Besides, metabolic alterations linked to excess adiposity or low muscle mass could potentially explain their association with survival. Treatment?related metabolic changes may also differ according to baseline body composition. Physical activity during treatment may mitigate such metabolic deterioration, but whether benefits vary by body composition phenotype is unknown.
Objectives
This project aims to characterize CT-scan derived body composition phenotypes and related metabolic alterations in localized breast cancer patients, and to evaluate their associations with survival and response to physical activity during treatment.
Methods
This project leverages both observational and interventional study designs. Associations between body composition, circulating biomarkers, and survival are investigated using a retrospective cohort of 2,732 women diagnosed with non-metastatic breast cancer between 2010 and 2020, who had surgery at the Léon Bérard comprehensive cancer center (Lyon, France) (n=343 deaths, average follow-up=7.1 years). For participants with available CT-scan within 3 months of diagnosis (n=2,400), body composition was analyzed using a validated, automated algorithm. For participants with available blood samples collected before any systemic treatment (n=557), inflammatory, metabolic and muscle mass regulation biomarkers were quantified (n=45 inflammatory proteins; CRP, IGF-1, C-peptide, leptin, adiponectin, triglycerides, total, HDL- and LDL-cholesterol, myostatin, activin, follistatin). Cross-sectional associations between body composition components and metabolic alterations will be evaluated linear regression models. Associations of body composition parameters and biomarkers concentrations with survival outcomes (disease-free, overall and breast cancer-specific) will be evaluated using Cox proportional hazards models adjusted for patient and tumor characteristics, treatments, and year of diagnosis.

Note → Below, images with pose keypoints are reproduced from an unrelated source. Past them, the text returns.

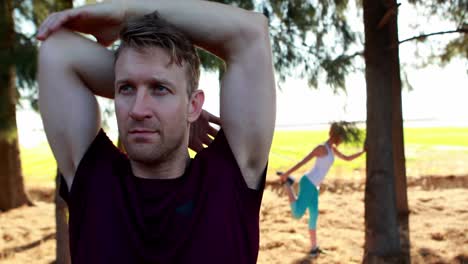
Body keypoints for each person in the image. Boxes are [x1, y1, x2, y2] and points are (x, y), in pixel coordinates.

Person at [36, 1, 275, 263]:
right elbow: (56, 48)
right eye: (126, 89)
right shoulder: (95, 182)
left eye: (159, 89)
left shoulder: (229, 181)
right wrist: (173, 100)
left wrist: (126, 13)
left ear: (194, 105)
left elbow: (250, 32)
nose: (138, 110)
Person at [278, 122, 365, 257]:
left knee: (314, 216)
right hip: (308, 183)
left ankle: (314, 248)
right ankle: (287, 184)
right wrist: (286, 174)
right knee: (297, 214)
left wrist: (363, 151)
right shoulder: (321, 148)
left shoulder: (332, 149)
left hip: (314, 187)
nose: (342, 139)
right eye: (341, 137)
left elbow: (347, 158)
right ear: (336, 136)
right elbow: (303, 161)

Further, the impact of physical activity on body composition and circulating biomarkers changes during treatment will be examined in the DISCO trial (NCT03529383, France), a completed randomized trial evaluating the efficacy of two 6-month physical activity interventions concomitant to (neo)adjuvant treatments, using data from participants with available repeated blood samples (n=244).
Results
Analyses are underway, and preliminary results focusing on survival outcomes will be presented at the conference.
Conclusions/Implications
This project will deepen understanding of how body composition and related metabolic alterations influence breast cancer survival, and how physical activity during treatment could help mitigate those associations, by integrating observational and interventional approaches. Large?scale automated CT assessment, which can be embedded in routine care, may help identify patients at higher risk and inform targeted tertiary prevention strategies.